Une captation réalisée par Lavinie Boffy et Paul Rognoni. D'après une idée originale de F.Karol et P.Rognoni. Programmation Pierre Gambini. Beta Num/ HD cam 52'.
Figure emblématique d’un fado dit « contemporain », l’artiste française mêle la gravité de la tradition du Portugal à une écriture musicale et poétique de notre temps.
Nomade dans l’âme, Bevinda propose un voyage lusophone aux escales méditerranéennes, arabes et indiennes, portant son Portugal natal toujours plus loin vers l’orient. Elle nourrit ses compositions de diverses influences et décline « son » fado.
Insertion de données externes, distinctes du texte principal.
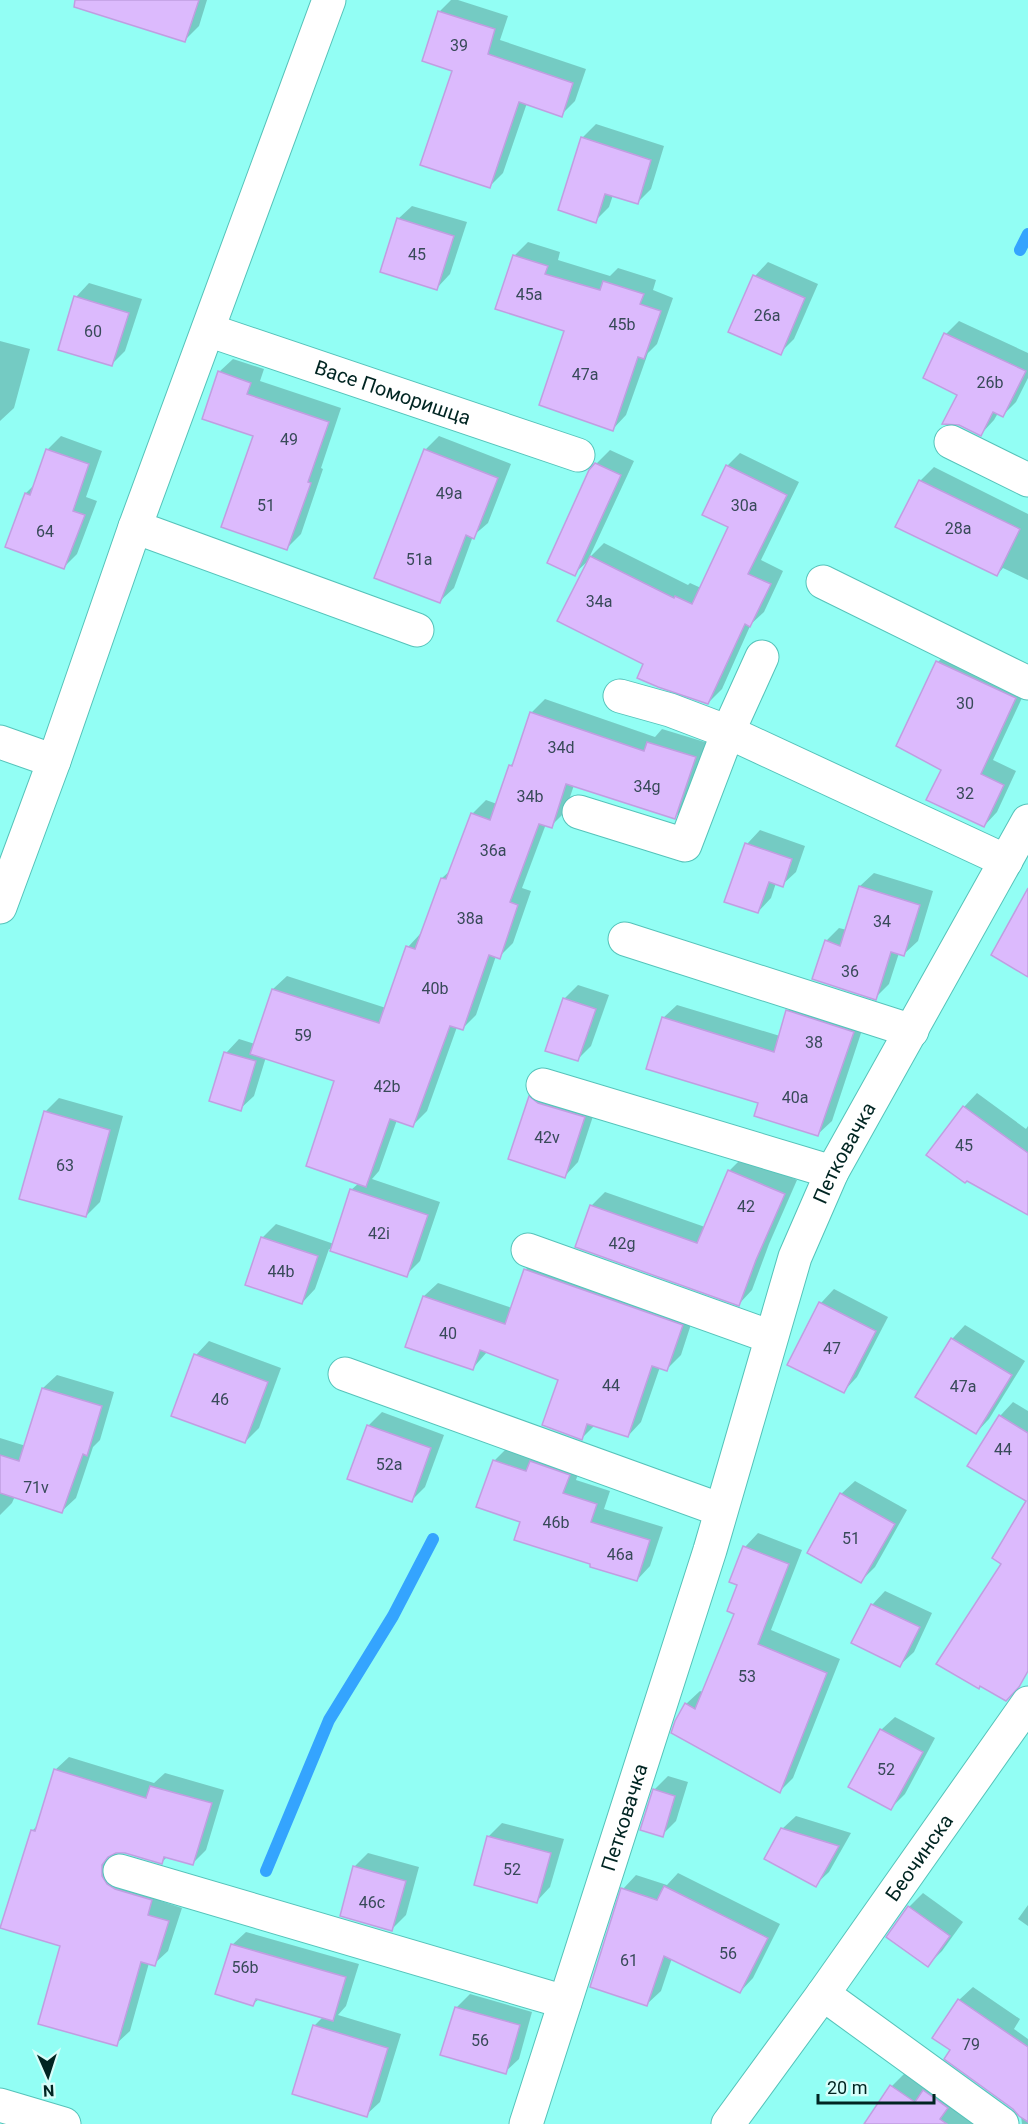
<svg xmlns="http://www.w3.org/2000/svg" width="1028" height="2124" font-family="Roboto,sans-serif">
<rect width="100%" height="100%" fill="#92fef4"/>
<g fill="#0003">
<path d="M99,0H207L199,26L185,40Z"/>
<path d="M451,0H458L508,16L500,40L586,69L575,101L561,115L527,103L503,173L490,186L439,12Z"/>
<path d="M596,124L664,146L651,189L637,203L613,195L609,207L595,221L582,138Z"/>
<path d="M412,206L467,222L450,274L437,288L398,219Z"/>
<path d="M528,242L560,252L558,260L610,276L618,268L656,280L653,290L673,298L657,344L648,353L626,415L613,429L566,330L514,256Z"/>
<path d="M768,262L818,284L794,339L780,353L755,276Z"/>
<path d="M89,283L142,299L125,351L112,364L76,297Z"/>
<path d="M959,321L1028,353V378L1016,402L1003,415L998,413L994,420L981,434L959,394L946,334Z"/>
<path d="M0,341L30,349L14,408L0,421Z"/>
<path d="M233,359L264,369L260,381L341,408L321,468L323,469L301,534L287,548L255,435L219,372Z"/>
<path d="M61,436L102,451L86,497L97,501L77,554L64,567L26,493L35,484L47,450Z"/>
<path d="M439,436L511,464L488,523L473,536L454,588L440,601L425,450Z"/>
<path d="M610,450L634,461L589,558L604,543L688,585L690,583L701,588L730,526L727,466L740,453L799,482L761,560L783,571L764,612L751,624L722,689L708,703L645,664L589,560L574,574L596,464Z"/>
<path d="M934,467L1028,514V580L1003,568L997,575L897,527L920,481Z"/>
<path d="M951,648L1028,685L993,760L1016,771L997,812L984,826L942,769L897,746L938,662Z"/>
<path d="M545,699L655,737L662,729L708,743L688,804L674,818L574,785L565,812L551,826L546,824L522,888L531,891L513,943L499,957L496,956L476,1015L462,1029L457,1027L427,1111L413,1125L397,1120L379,1171L372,1179L440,1202L420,1261L406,1275L329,1249L315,1289L302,1303L262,1238L276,1224L334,1244L351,1190L359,1183L336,1080L266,1057L254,1096L240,1109L226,1053L239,1039L255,1044L273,989L287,976L386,1008L408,947L421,933L442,878L452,869L472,814L486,800L497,804L510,766L515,761L531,713Z"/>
<path d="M760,830L805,846L796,872L782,885L776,883L771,898L758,912L747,844Z"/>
<path d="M874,873L933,891L918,941L904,954L899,953L889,984L875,998L826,941L839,928L847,930L860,886Z"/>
<path d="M578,985L609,995L591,1046L578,1059L547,1050L565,998Z"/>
<path d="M801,998L866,1018L832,1121L818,1134L760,1102L663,1018L677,1005L780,1036L788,1011Z"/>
<path d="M543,1084L597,1104L578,1162L565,1176L530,1097Z"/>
<path d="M977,1093L1026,1129L1028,1126V1213L964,1107Z"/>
<path d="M59,1098L123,1116L100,1202L86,1216L45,1112Z"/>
<path d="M743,1157L797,1180L769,1244L752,1290L739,1304L591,1206L605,1192L705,1227L729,1171Z"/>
<path d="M539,1256L695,1312L681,1355L667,1369L660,1367L641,1422L628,1436L595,1425L582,1438L560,1379L487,1352L473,1368L407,1346L424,1296L438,1283L512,1308L526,1269Z"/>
<path d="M834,1289L888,1317L857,1377L844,1391L821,1303Z"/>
<path d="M965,1325L1025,1361L989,1419L976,1433L952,1339Z"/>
<path d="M209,1341L281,1368L259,1428L245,1442L196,1355Z"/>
<path d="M57,1375L114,1392L100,1440L93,1447L76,1498L62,1511L15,1496L12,1503L0,1515V1438L26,1446L43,1388Z"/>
<path d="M1013,1402L1028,1411V1501L1000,1416Z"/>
<path d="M382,1412L444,1435L425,1487L411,1501L368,1426Z"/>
<path d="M508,1447L582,1462L576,1480L610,1491L604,1509L663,1527L650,1566L637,1580L592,1563L522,1521L494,1461Z"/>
<path d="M855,1481L907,1510L875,1567L861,1581L841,1494Z"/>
<path d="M758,1533L802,1550L771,1630L840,1659L793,1778L780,1791L686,1704L700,1691L703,1692L736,1613L745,1547Z"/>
<path d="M885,1591L932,1613L914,1652L900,1665L872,1605Z"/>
<path d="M895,1717L935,1738L905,1794L891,1808L881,1730Z"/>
<path d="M69,1757L154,1783L165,1773L224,1790L206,1850L193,1863L168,1856L162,1862L126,1852L115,1851V1862L165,1887L161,1901L182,1908L168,1951L154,1964L149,1963L130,2031L116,2044L62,1945L33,1830L39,1824L55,1770Z"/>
<path d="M668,1776L688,1782L676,1821L662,1835L654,1790Z"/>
<path d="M796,1816L851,1833L829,1872L815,1885L782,1829Z"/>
<path d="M502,1823L564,1839L550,1887L537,1901L475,1884L489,1836Z"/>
<path d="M368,1853L419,1867L406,1915L392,1929L354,1867Z"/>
<path d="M678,1873L780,1924L753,1978L740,1992L672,1958L661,1991L647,2004L623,1889L636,1875L667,1885Z"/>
<path d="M923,1893L963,1922L942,1951L928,1965L888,1937L909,1907Z"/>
<path d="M1028,1905V1926L1018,1919Z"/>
<path d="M246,1932L359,1964L346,2006L338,2015L401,2034L380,2102L366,2115L294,2093L315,2025L323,2017L259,1999L253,2004L232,1945Z"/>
<path d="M973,1987L1020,2019L1014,2029L1028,2039V2124H1022L1021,2116L952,2050L959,2000Z"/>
<path d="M470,1994L532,2012L519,2059L505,2072L456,2008Z"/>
<path d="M905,2073L1002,2124H866L892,2086Z"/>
</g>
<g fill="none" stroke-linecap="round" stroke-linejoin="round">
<g stroke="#34a4fe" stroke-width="12">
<path d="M1020,250L1028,234"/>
<path d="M266,1871L329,1720L393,1616L433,1539"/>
</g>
</g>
<g fill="#dcbafd" stroke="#c09ee1" stroke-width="1.5">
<path d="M75,0H199L185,42L74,7Z"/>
<path d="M438,11L495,29L488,54L573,83L562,117L519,102L490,188L420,165L452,71L422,61Z"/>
<path d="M581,137L651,160L638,204L605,194L596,223L558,210Z"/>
<path d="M397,218L454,236L437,290L380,272Z"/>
<path d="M513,255L548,266L545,274L600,290L603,281L644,294L640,304L661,311L644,359L638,357L613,431L539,405L564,331L495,309Z"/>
<path d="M753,275L805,298L781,355L728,332Z"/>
<path d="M74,296L129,313L112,366L58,350Z"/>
<path d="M944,333L1026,371L1003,417L993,412L981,436L959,425L942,424L957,395L923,378Z"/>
<path d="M218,371L251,383L247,394L329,422L308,482L311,483L287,550L221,527L253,436L202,419Z"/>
<path d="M46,449L89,464L73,511L85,515L64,569L5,547L25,493L30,495Z"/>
<path d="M424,449L498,478L474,539L466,535L440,603L374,578Z"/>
<path d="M595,463L621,475L575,576L547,563L589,470Z"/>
<path d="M726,465L787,495L748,574L771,584L750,627L745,624L708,704L658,687L637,678L643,664L557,621L590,556L674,598L675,596L692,604L728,527L702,515Z"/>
<path d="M919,480L1020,529L997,576L895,527Z"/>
<path d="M936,661L1016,698L981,774L1004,785L984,827L926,800L941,770L896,746Z"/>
<path d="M530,712L644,751L647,742L696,757L675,819L566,784L552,828L539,824L510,902L518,905L500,959L489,955L463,1030L450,1026L413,1127L390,1119L366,1187L306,1166L334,1081L250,1054L272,989L379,1023L406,946L415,949L441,878L446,879L471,813L490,820L509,765L512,766Z"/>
<path d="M745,843L792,859L783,887L769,882L758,913L724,902Z"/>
<path d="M859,886L920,905L904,956L891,952L876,1000L812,979L825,940L840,946Z"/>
<path d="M1028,888V977L991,955Z"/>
<path d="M563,998L596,1009L578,1061L545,1051Z"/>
<path d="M786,1010L854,1032L818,1136L754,1116L758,1103L646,1069L662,1017L774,1052Z"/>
<path d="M224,1052L256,1061L241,1111L209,1101Z"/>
<path d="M529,1096L538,1103L585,1117L565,1178L508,1159Z"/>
<path d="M963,1106L1028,1153V1215L967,1181L965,1183L926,1155Z"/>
<path d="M44,1111L110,1130L86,1217L19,1199Z"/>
<path d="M728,1170L785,1194L756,1260L739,1306L575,1247L590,1205L697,1243Z"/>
<path d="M350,1189L428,1215L407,1277L330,1251Z"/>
<path d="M261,1237L318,1256L302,1304L245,1285Z"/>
<path d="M524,1269L683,1325L667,1371L652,1366L628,1437L587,1424L582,1440L542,1425L558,1380L480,1350L473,1370L405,1347L423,1296L505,1324Z"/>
<path d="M819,1302L876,1331L844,1393L787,1365Z"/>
<path d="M951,1338L1012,1375L976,1434L915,1397Z"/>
<path d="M194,1354L268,1382L245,1443L171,1416Z"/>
<path d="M42,1388L102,1406L87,1456L83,1454L62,1513L0,1493V1455L19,1461Z"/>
<path d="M999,1415L1028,1433V1671L1019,1687L1006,1701L980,1686L979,1689L936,1664L1001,1564L992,1558L1026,1501L967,1466Z"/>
<path d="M367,1425L431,1448L412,1502L347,1479Z"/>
<path d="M493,1460L526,1471L530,1461L570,1475L563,1493L597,1504L591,1522L650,1540L637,1581L590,1567V1564L514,1540L520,1522L476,1507Z"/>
<path d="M840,1493L895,1524L861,1583L807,1553Z"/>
<path d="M743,1546L789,1564L758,1644L827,1673L780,1793L671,1733L675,1721L685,1703L695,1709L734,1614L727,1611L737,1585L729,1582Z"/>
<path d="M871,1604L920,1627L900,1667L851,1643Z"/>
<path d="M880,1729L923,1752L891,1810L848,1787Z"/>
<path d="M54,1769L146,1798L150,1786L212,1803L193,1865L164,1857L162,1864L125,1853H116L108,1857L102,1865V1876L107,1884L115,1889L152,1900L148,1915L169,1921L155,1966L141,1962L117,2046L38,2024L60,1946L0,1928L31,1830L35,1831Z"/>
<path d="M653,1789L675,1796L663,1837L640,1830Z"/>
<path d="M781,1828L839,1846L816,1887L764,1859Z"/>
<path d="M487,1836L551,1853L537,1903L474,1885Z"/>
<path d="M353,1866L406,1881L392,1931L340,1916Z"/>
<path d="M664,1886L768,1938L740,1993L664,1956L647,2006L590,1987L621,1888L657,1900Z"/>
<path d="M908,1906L950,1936L928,1967L886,1937Z"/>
<path d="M231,1944L346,1977L333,2021L256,1999L253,2006L215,1994Z"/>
<path d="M958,1999L1028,2047V2122L1019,2116L1013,2109L944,2059L950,2050L932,2038Z"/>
<path d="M455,2007L520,2025L506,2074L440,2055Z"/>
<path d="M313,2025L388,2048L367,2117L292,2094Z"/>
<path d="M890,2085L915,2102L923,2090L948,2108L940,2119L947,2124H864Z"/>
</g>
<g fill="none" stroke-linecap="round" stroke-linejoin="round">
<defs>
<g id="minor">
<path id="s1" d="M208,330L578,455"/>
<path d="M951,442L1028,480"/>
<path d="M135,527L417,630"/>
<path d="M823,582L1028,683"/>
<path d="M620,696L670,710L728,732L1006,861"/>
<path d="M0,742L54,761"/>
<path d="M579,812L685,845L728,732L762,657"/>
<path d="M0,907L54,761L135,527L329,0"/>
<path d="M625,939L912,1031"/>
<path d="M543,1085L832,1172"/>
<path d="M528,1250L771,1337"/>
<path d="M345,1374L721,1510"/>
<path d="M120,1871L565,2002"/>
<path d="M823,1994L1002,2124"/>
<path d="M0,2105L64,2124"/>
<path id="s2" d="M526,2124L710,1550L795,1257L832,1172L1028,821"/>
<path id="s3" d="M728,2124L823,1994L1028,1703"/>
</g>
</defs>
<use href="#minor" stroke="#55c3ba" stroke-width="35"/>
<use href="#minor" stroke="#fff" stroke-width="33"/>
</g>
<g text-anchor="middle" stroke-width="4.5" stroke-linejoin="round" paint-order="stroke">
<g font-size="16" fill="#384a59">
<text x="459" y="51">39</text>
<text x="417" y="260">45</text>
<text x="529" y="300">45a</text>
<text x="767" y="321">26a</text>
<text x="622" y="330">45b</text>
<text x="93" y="337">60</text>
<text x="585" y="380">47a</text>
<text x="990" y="388">26b</text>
<text x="289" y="445">49</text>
<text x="449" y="499">49a</text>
<text x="266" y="511">51</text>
<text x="744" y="511">30a</text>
<text x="958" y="534">28a</text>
<text x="45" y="537">64</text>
<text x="419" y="565">51a</text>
<text x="599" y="607">34a</text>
<text x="965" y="709">30</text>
<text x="561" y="753">34d</text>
<text x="647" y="792">34g</text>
<text x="965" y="799">32</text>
<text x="530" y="802">34b</text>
<text x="493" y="856">36a</text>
<text x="470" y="924">38a</text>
<text x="882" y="927">34</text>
<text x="850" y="977">36</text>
<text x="435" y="994">40b</text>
<text x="303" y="1041">59</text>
<text x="814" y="1048">38</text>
<text x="387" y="1092">42b</text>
<text x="795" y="1103">40a</text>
<text x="547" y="1143">42v</text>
<text x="964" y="1151">45</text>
<text x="65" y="1171">63</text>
<text x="746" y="1212">42</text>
<text x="379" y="1239">42i</text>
<text x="622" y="1249">42g</text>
<text x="281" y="1277">44b</text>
<text x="448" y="1339">40</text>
<text x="832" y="1354">47</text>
<text x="611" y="1391">44</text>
<text x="963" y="1392">47a</text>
<text x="220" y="1405">46</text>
<text x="1003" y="1455">44</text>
<text x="389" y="1470">52a</text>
<text x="36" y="1493">71v</text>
<text x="556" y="1528">46b</text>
<text x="851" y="1544">51</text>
<text x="620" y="1560">46a</text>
<text x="747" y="1682">53</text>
<text x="886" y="1775">52</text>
<text x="512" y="1875">52</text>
<text x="372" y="1908">46c</text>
<text x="728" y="1959">56</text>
<text x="629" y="1966">61</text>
<text x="245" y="1973">56b</text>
<text x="480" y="2046">56</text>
<text x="971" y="2050">79</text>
</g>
<g font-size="20" fill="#012522" stroke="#d7fefa">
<text dy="7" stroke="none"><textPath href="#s1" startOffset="195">Васе Поморишца</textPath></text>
<text dy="7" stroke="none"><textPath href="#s2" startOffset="1023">Петковачка</textPath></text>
<text dy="7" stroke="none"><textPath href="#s2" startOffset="322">Петковачка</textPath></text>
<text dy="7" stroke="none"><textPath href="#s3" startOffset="328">Беочинска</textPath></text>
</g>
</g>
<g transform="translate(48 2076) rotate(177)" stroke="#d7fefa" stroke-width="4.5" paint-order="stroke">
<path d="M0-4.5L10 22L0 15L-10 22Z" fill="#012522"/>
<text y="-9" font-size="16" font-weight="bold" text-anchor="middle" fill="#012522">N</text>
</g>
<path d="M818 2094v9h116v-9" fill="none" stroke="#012522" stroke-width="3"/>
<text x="827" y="2094" font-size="18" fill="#012522" stroke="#d7fefa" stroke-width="4.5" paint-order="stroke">20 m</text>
</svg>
Une guitare portugaise et deux guitares sèches aux rythmes rock et funk, aux sonorités manouches et parfois jazzy, tranchent avec sa saudade, cette nostalgie du bonheur perdu des marins portugais. 

Radiodervish

Une captation réalisée par Lavinie Boffy et Paul Rognoni. D'après une idée originale de F.Karol et P.Rognoni. Programmation Pierre Gambini. Beta Num/ HD cam 52'.
Nabil le palestinien et Mighele l’italien accompagnés de leur pianiste Alessandro Pippino, nous entraînent dans un voyage au cœur de la méditerranée.
Ensemble, ils nourrissent leur imaginaire de touches ethniques raffinées autant inspiré de la musique arabe traditionnelle que de la pop et la chanson d’auteur italienne. Ensemble ils représentent l’union du chant de tous les hommes.
Voilà près de dix ans que les Radiodervish, sacrés ambassadeurs en faveur de la paix dans le monde, jettent un pont entre Orient et Occident, entre Barri et Beyrouth, effacent les distances entre les cultures et font une halte à ce jour à Mezzo Voce.